Material provided

════════════════════

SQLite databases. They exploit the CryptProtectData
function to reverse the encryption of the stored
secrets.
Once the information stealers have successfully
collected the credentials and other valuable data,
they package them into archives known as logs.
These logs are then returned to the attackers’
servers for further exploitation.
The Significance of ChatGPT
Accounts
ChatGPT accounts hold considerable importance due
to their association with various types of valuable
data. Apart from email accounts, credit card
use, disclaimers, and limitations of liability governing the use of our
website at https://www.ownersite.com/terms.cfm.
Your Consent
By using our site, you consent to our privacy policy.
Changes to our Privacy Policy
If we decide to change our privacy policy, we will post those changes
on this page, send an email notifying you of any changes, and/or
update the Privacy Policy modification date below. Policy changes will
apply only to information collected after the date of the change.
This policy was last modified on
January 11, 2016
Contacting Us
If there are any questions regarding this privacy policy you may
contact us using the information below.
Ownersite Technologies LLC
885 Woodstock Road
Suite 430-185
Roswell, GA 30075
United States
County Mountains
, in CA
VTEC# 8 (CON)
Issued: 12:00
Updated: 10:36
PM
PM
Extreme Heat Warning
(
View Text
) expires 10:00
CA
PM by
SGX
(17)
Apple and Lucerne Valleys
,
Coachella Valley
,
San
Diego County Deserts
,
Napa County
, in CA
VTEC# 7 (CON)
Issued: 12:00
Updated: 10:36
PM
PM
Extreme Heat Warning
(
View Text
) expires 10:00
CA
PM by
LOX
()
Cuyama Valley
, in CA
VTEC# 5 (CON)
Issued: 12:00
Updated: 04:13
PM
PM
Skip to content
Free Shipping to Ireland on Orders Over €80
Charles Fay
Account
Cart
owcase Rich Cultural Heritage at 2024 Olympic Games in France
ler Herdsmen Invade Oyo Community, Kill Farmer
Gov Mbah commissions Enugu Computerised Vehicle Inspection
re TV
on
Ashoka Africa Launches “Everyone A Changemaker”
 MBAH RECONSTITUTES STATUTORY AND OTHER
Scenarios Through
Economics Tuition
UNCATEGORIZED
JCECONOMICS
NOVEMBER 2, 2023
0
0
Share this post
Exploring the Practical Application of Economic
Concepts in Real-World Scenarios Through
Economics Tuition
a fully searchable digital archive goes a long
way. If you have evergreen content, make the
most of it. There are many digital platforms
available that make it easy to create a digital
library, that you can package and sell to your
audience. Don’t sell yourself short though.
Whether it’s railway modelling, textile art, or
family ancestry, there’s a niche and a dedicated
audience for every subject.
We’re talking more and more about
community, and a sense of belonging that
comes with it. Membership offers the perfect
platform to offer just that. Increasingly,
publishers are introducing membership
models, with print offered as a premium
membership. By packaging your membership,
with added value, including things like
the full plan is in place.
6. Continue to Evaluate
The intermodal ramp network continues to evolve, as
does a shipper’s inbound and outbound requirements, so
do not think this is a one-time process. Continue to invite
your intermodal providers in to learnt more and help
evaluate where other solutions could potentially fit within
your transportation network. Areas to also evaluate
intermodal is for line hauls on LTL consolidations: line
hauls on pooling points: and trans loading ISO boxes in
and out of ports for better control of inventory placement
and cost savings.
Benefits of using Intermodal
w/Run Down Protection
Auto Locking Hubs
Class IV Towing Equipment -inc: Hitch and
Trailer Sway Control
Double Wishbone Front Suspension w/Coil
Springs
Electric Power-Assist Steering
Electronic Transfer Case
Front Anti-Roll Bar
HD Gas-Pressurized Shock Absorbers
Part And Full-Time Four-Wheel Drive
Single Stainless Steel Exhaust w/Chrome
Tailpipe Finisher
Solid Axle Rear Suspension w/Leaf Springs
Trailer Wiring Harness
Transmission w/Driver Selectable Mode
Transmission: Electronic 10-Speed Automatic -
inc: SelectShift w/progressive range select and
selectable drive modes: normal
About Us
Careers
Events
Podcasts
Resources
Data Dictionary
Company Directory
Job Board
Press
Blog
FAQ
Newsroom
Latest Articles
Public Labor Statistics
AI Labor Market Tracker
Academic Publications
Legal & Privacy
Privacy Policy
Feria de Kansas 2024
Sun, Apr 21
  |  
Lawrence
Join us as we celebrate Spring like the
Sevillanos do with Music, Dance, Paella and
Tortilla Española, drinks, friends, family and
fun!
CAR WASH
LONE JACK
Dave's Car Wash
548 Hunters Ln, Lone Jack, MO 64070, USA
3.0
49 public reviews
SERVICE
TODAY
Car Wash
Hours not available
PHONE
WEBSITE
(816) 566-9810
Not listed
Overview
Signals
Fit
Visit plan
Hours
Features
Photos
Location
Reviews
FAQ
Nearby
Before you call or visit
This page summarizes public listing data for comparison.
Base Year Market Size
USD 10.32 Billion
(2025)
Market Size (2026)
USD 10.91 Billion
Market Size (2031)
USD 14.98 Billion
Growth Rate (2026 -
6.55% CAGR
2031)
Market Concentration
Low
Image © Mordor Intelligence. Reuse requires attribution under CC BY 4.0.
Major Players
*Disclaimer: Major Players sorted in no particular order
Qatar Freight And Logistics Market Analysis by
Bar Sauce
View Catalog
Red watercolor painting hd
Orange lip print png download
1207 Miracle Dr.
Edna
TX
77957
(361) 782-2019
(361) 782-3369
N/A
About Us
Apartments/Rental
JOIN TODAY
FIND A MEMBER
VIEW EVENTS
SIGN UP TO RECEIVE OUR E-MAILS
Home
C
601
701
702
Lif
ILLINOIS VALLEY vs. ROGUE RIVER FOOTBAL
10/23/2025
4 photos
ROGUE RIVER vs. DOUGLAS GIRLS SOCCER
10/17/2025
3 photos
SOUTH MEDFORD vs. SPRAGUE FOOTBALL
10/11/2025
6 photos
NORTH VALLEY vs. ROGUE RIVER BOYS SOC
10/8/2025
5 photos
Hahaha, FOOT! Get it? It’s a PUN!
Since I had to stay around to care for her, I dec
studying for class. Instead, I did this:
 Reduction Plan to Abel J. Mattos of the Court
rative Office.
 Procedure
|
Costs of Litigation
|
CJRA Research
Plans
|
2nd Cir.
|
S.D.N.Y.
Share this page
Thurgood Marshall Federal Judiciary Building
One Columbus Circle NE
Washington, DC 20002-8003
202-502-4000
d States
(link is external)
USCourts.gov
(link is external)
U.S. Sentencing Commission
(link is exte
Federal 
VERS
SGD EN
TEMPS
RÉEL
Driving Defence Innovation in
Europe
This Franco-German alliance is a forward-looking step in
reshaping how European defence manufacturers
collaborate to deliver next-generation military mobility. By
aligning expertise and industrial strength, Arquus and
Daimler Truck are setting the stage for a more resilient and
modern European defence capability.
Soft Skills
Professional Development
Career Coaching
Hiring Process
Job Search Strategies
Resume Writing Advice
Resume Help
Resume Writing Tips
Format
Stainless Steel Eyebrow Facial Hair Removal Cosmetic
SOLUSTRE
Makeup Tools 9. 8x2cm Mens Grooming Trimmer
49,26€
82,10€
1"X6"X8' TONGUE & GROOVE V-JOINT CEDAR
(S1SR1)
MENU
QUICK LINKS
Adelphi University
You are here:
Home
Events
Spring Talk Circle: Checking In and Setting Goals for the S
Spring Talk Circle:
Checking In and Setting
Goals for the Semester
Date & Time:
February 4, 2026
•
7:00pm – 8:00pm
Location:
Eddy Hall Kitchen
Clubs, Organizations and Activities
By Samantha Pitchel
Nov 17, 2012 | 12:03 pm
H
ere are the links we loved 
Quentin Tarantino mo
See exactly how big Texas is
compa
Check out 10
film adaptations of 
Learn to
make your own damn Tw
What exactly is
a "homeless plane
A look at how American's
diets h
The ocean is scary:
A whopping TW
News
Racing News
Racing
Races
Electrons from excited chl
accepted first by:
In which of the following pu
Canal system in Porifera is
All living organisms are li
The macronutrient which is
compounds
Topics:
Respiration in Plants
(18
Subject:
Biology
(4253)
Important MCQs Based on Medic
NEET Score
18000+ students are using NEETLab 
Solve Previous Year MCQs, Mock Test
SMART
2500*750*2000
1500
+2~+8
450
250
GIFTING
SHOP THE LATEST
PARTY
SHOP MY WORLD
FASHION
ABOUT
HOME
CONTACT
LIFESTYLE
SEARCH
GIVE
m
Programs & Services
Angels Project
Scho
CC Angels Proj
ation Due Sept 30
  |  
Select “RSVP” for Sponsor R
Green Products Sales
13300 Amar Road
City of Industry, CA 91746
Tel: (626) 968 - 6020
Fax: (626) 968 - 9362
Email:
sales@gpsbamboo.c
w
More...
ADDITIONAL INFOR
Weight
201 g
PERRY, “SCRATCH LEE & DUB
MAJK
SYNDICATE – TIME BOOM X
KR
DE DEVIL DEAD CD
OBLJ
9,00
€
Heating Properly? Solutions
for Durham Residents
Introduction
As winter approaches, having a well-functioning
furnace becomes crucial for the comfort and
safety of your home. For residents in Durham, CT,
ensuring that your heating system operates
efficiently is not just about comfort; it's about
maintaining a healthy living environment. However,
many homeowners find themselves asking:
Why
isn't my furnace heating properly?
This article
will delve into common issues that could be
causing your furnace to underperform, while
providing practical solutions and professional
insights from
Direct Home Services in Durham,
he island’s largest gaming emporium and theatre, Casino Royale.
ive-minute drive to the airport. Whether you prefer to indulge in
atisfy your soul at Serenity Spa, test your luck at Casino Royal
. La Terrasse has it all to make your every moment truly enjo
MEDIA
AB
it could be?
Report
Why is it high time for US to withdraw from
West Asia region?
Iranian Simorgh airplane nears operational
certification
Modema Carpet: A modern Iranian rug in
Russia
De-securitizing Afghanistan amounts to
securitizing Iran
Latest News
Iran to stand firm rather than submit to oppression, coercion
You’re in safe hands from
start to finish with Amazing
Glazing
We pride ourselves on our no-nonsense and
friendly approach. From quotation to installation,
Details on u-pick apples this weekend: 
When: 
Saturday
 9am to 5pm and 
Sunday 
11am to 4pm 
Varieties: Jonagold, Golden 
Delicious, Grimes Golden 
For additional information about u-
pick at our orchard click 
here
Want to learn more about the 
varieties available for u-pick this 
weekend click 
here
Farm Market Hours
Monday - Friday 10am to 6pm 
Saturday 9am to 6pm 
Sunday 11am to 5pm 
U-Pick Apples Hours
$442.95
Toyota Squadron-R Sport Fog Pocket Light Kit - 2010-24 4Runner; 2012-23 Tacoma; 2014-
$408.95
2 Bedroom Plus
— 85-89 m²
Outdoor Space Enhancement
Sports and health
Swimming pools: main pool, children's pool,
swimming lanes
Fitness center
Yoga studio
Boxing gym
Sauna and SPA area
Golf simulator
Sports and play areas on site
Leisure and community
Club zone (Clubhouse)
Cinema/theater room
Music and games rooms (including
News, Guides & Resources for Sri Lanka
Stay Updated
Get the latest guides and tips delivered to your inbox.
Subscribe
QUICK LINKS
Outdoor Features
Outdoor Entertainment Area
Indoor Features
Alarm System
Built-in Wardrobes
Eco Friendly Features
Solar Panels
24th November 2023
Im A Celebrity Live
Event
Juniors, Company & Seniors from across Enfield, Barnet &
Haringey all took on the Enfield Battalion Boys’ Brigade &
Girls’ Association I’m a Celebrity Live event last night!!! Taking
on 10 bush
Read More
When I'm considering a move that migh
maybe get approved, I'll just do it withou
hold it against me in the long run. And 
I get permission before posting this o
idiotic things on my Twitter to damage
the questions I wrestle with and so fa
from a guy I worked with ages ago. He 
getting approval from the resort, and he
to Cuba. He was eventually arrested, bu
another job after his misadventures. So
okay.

════════════════════

Work task
Repeat the records above line by line, from the first line through the line that contains "use, disclaimers, and".

Response box
SQLite databases. They exploit the CryptProtectData
function to reverse the encryption of the stored
secrets.
Once the information stealers have successfully
collected the credentials and other valuable data,
they package them into archives known as logs.
These logs are then returned to the attackers’
servers for further exploitation.
The Significance of ChatGPT
Accounts
ChatGPT accounts hold considerable importance due
to their association with various types of valuable
data. Apart from email accounts, credit card
use, disclaimers, and limitations of liability governing the use of our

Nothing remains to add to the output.